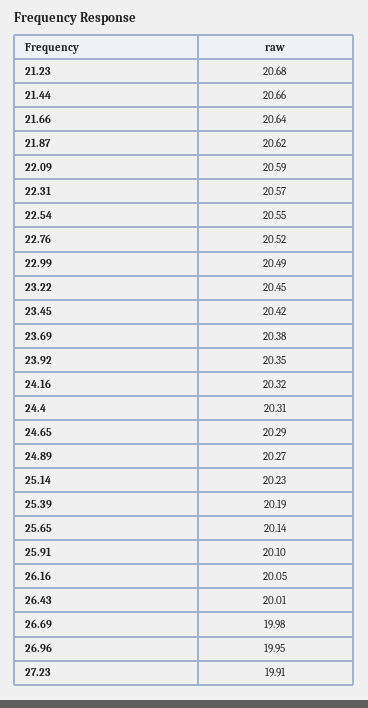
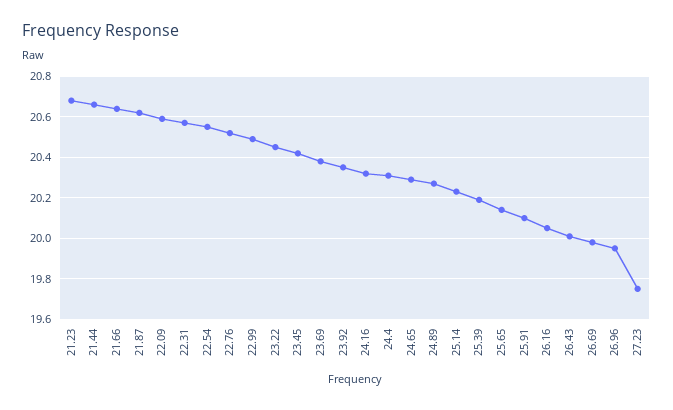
27.23: 19.91 -> 19.75

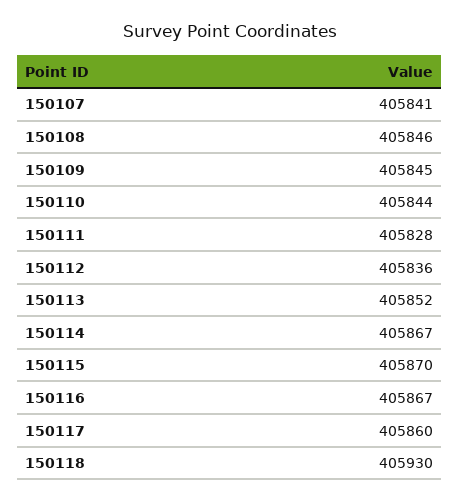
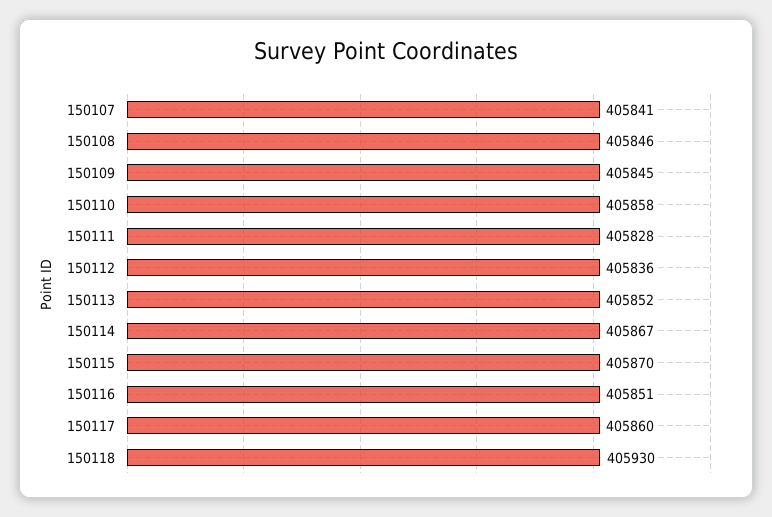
150110: 405844 -> 405858
150116: 405867 -> 405851

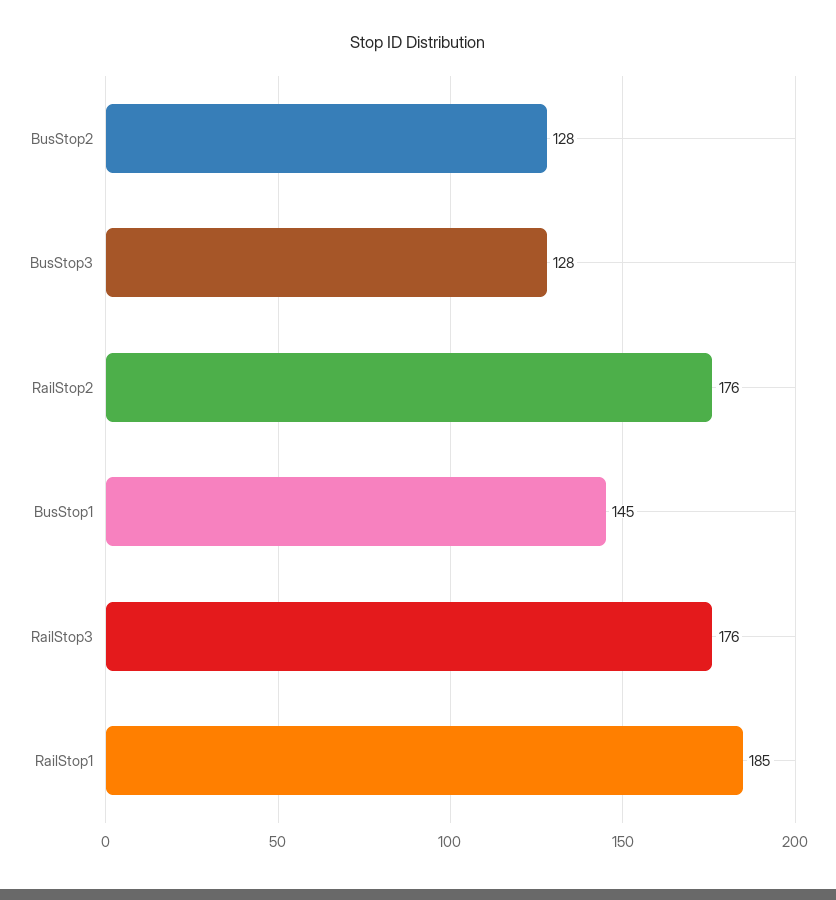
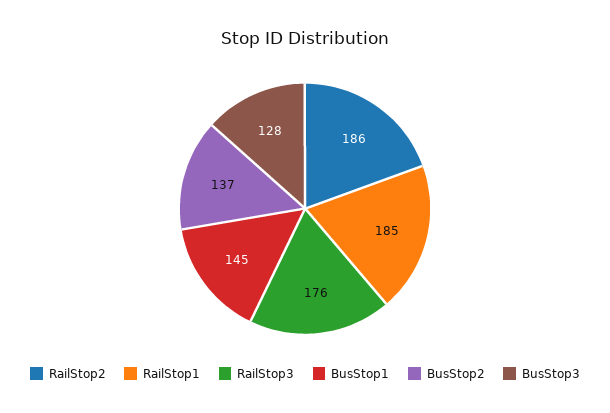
BusStop2: 128 -> 137
RailStop2: 176 -> 186

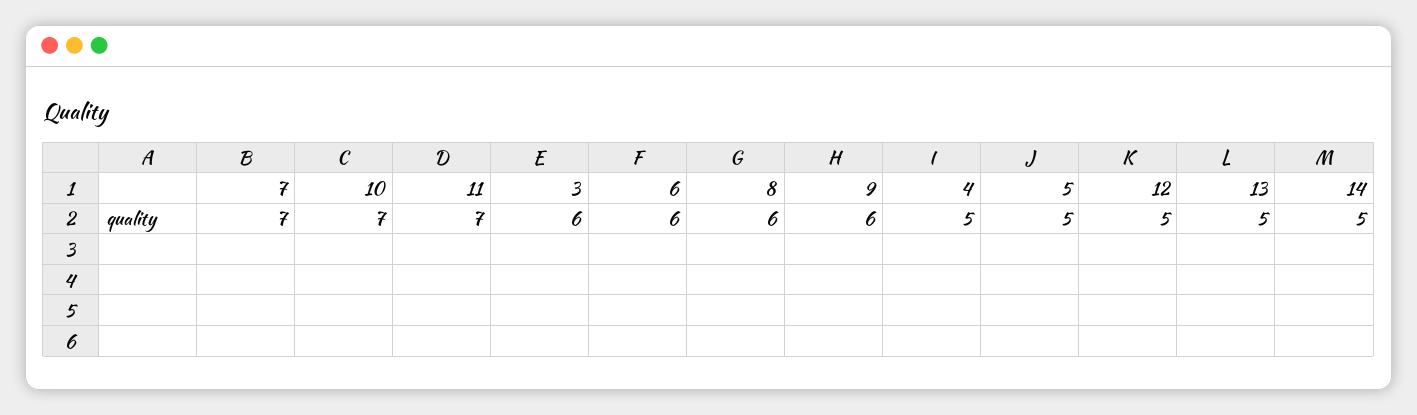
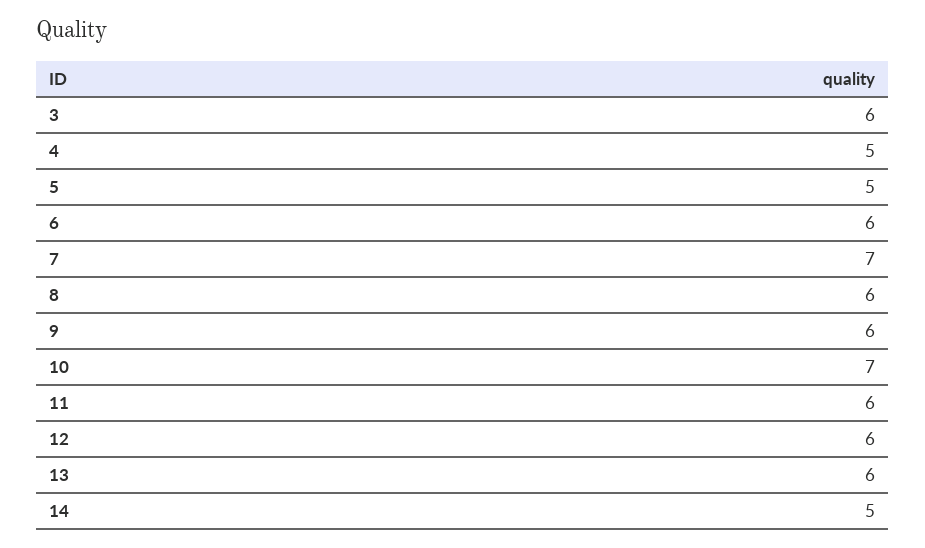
11: 7 -> 6
12: 5 -> 6
13: 5 -> 6

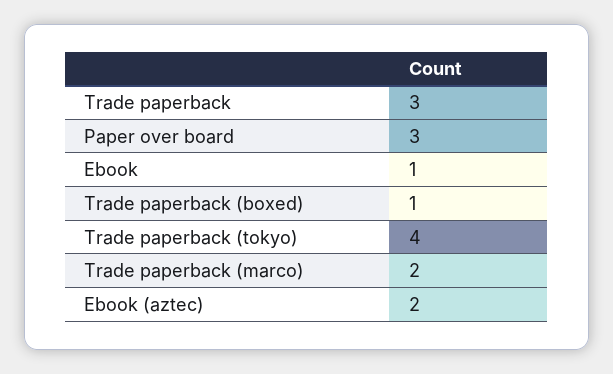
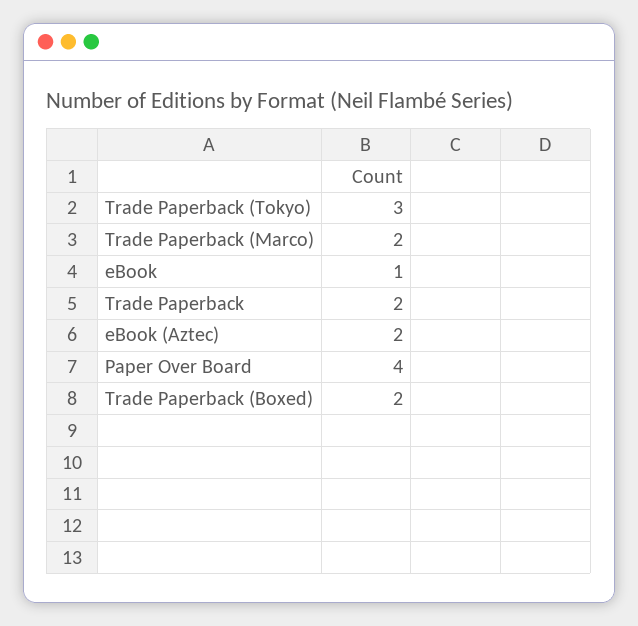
Trade paperback: 3 -> 2
Paper over board: 3 -> 4
Trade paperback (boxed): 1 -> 2
Trade paperback (tokyo): 4 -> 3

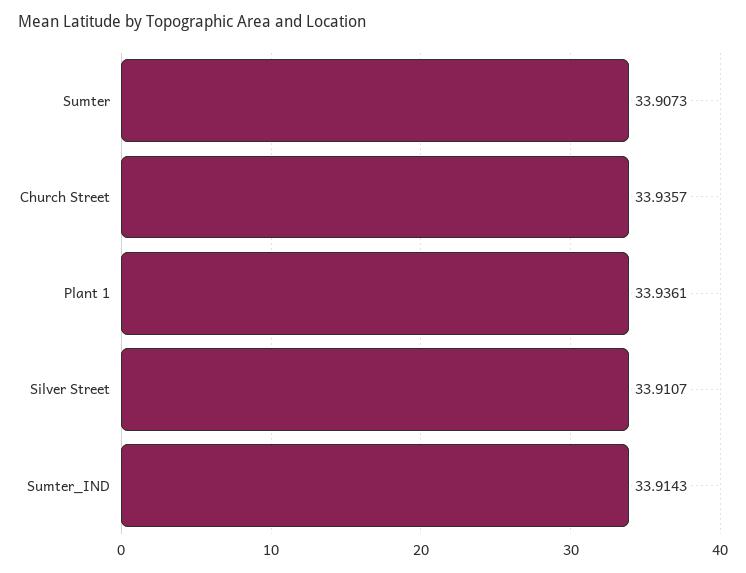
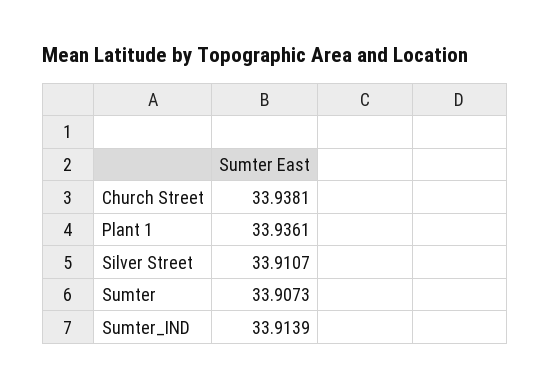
Church Street: 33.9357 -> 33.9381
Sumter_IND: 33.9143 -> 33.9139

····················

What to work on: Transcribe the entries above verbatim, excluding any image.

Task solution:
27.23: 19.91 -> 19.75

150110: 405844 -> 405858
150116: 405867 -> 405851

BusStop2: 128 -> 137
RailStop2: 176 -> 186

11: 7 -> 6
12: 5 -> 6
13: 5 -> 6

Trade paperback: 3 -> 2
Paper over board: 3 -> 4
Trade paperback (boxed): 1 -> 2
Trade paperback (tokyo): 4 -> 3

Church Street: 33.9357 -> 33.9381
Sumter_IND: 33.9143 -> 33.9139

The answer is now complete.